- Born: John Arlingham Toye 18 April 1936 London, England
- Died: 28 April 1992 (aged 56) Devon, England
- Occupations: Television presenter and newsreader
- Known for: Anchor of Scotland Today
- Notable credit: Scottish Television
- Parent(s): Geoffrey Toye and Dorothy Fleitman

= John Toye =

Scottish television presenter (1936–1992)

John Arlingham Toye (18 April 1936 – 28 April 1992) was an English television presenter and newsreader on Scottish Television for more than 20 years, and is best known as the former anchor on its flagship news programme Scotland Today.

==Life and career==
John Toye was born in London, England, into a musical family. His father was the conductor and composer Geoffrey Toye, and his mother was Dorothy Fleitman. As a child, he spent time in America and was once rescued from a cruise ship torpedoed en route to Britain during the Second World War. He studied classical music in America and spent time living with Navajo Native Americans, before attending drama school in London.

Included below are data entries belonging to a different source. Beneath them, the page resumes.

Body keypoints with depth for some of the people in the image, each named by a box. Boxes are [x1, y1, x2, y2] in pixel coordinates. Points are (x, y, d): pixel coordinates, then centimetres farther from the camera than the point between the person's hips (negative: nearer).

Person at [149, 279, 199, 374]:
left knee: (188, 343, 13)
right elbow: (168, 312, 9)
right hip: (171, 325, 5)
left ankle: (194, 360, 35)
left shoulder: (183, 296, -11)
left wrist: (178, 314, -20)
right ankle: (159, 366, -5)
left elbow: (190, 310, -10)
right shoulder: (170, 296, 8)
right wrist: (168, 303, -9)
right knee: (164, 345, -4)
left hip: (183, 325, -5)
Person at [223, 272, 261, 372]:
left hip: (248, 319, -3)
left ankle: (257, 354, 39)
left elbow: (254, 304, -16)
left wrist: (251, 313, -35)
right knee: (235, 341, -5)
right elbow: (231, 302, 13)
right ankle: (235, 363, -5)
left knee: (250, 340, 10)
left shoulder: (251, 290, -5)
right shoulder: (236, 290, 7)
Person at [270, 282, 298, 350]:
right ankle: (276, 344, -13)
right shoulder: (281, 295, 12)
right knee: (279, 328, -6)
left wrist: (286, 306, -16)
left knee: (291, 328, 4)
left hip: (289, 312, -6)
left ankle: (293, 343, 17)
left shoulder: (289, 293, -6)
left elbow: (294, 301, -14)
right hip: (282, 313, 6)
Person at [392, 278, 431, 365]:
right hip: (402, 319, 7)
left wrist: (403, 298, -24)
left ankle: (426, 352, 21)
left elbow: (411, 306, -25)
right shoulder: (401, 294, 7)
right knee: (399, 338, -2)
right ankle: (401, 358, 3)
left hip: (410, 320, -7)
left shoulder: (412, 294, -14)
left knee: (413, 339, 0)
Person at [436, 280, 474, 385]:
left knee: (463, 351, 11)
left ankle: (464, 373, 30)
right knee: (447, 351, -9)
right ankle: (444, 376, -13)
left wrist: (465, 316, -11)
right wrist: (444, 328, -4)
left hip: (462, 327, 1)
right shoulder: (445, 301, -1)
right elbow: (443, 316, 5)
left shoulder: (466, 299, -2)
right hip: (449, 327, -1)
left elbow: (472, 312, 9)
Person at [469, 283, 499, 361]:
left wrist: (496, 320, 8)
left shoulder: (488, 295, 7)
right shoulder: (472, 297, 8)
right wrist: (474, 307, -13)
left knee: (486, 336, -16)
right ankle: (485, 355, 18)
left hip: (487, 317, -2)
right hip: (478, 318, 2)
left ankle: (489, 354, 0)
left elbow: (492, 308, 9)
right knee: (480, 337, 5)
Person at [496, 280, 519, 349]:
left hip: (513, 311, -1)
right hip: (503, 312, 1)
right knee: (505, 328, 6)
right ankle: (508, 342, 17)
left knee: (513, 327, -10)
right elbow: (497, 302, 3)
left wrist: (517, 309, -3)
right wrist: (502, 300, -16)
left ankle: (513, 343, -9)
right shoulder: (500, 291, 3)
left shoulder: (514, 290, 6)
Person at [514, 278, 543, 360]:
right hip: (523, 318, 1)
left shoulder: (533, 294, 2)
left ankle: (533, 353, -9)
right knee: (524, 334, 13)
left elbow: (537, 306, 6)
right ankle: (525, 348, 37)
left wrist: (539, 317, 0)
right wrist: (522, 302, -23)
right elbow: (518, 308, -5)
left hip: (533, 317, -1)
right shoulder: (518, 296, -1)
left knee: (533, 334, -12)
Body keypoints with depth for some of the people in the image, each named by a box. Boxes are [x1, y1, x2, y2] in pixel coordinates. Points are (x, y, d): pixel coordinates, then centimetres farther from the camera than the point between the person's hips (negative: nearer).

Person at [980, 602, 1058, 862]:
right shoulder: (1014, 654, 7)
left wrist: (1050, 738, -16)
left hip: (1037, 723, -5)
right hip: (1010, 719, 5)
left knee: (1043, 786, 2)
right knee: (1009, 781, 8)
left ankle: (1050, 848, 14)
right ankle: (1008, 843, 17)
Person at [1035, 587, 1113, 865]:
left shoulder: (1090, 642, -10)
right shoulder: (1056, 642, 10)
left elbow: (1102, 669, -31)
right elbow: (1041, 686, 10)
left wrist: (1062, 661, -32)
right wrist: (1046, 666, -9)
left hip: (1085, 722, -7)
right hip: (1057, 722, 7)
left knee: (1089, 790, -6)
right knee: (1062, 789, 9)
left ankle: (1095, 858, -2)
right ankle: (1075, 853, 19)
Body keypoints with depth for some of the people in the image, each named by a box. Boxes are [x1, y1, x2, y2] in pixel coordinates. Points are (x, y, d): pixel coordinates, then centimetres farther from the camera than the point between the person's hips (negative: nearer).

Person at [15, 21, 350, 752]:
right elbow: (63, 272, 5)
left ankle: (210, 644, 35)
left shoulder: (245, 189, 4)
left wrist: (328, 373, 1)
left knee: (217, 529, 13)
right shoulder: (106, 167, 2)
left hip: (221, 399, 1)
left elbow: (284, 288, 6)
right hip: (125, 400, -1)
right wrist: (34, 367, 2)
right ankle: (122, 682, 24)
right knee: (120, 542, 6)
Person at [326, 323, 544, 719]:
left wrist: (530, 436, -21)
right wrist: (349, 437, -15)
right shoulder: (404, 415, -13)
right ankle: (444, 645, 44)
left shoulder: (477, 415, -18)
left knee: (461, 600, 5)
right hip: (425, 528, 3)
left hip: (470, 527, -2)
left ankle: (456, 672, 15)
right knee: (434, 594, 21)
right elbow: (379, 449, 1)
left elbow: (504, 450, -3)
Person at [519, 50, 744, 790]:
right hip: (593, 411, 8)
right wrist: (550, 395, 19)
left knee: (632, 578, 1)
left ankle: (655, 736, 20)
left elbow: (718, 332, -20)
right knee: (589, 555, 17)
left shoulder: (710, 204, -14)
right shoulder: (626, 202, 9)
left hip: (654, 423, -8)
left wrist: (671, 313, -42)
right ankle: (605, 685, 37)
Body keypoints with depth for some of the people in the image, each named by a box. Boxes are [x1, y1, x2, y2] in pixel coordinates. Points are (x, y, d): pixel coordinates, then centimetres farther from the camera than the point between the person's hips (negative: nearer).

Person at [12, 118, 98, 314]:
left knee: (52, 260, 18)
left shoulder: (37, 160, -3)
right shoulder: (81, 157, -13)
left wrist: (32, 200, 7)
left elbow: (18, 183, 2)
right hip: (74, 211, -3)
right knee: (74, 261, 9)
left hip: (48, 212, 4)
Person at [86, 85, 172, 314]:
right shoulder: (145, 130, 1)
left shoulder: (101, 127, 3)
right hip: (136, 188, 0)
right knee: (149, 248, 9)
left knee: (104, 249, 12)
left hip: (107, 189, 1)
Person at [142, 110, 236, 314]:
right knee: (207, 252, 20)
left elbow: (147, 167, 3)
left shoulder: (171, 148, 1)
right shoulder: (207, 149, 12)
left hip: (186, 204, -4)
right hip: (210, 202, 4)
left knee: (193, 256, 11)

Toye began his career in the theatre, spending ten years in jobs ranging from Shakespearean roles to building stage scenery. He married Sheila Ward, a scenic designer, in the early 1960s while still a struggling actor. After working in touring theatre, he applied for a job with STV (then known as Scottish Television) in 1964.

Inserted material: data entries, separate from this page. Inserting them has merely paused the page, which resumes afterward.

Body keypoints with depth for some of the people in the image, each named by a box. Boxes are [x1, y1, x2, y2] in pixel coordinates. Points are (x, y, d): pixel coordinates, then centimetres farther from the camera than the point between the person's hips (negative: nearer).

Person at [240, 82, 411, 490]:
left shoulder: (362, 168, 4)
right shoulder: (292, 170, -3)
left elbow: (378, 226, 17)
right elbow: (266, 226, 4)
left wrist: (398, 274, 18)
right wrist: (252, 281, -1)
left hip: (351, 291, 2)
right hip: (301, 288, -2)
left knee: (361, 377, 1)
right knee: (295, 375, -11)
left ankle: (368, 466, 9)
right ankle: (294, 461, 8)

His first role on television was as a presenter on Today Is Tuesday before becoming the main anchor on the station's main early evening flagship news programme, Scotland Today, in September 1972. His almost nightly appearances on STV in the 70s turned Toye into a well-known figure in central Scotland, and he regularly appeared off screen, opening shows or making presentations for charities and other worthwhile causes. A revamping of Scotland Today in 1984 brought his news presenting to an end, although he remained with STV for a brief spell presenting a weekly consumer programme, What's Your Problem? before being sacked during the summer of 1986, as part of an overhaul of the current affairs at STV.

In 1986, Toye appeared in court for drunk driving, for the second time in three years, and was warned that if he appeared again he would be sent to prison. He moved to South Molton in Devon in 1990 to start a new life, but failed to relaunch his career and spent the next few years battling against alcoholism combined with depression and financial worries.

==Death==
Toye was found dead at his Devon flat on 28 April 1992. A shotgun lay next to his body. He was 56 years of age. His funeral was held at South Molton Parish Church in Devon on 15 May 1992, and he was later cremated. His wish was that his ashes should be scattered on the River Clyde. At an inquest held on 29 May 1992, the coroner recorded a verdict of suicide.

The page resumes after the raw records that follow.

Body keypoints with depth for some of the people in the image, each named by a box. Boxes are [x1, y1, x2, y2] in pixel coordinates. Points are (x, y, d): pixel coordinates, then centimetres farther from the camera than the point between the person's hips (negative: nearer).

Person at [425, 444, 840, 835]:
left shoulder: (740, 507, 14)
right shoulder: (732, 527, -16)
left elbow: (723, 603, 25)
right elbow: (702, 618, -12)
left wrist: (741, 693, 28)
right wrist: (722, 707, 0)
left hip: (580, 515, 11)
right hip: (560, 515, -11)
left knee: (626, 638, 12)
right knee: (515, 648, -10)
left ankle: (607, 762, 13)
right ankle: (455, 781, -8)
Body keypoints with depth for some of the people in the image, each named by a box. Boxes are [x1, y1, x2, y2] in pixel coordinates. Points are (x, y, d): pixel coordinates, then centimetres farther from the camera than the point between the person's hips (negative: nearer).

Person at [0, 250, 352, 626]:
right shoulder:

Shortly after his death, the Scottish Daily Record ran the headline "John Toye may have fired the trigger but STV loaded the gun", a quote that was attributed to his one time co-presenter on Scotland Today, Bob Cuddihy. Cuddihy maintained that Toye never recovered from being axed as the presenter of Scotland Today and was treated very poorly by STV. When once asked how he would like to be remembered, Toye replied: "Just as a nice guy who tried to do a good job."

John Toye's ashes are interred in Rosneath cemetery, close to his former home at Clynder on the Gare Loch. A headstone marks the spot, titled "John Toye Actor".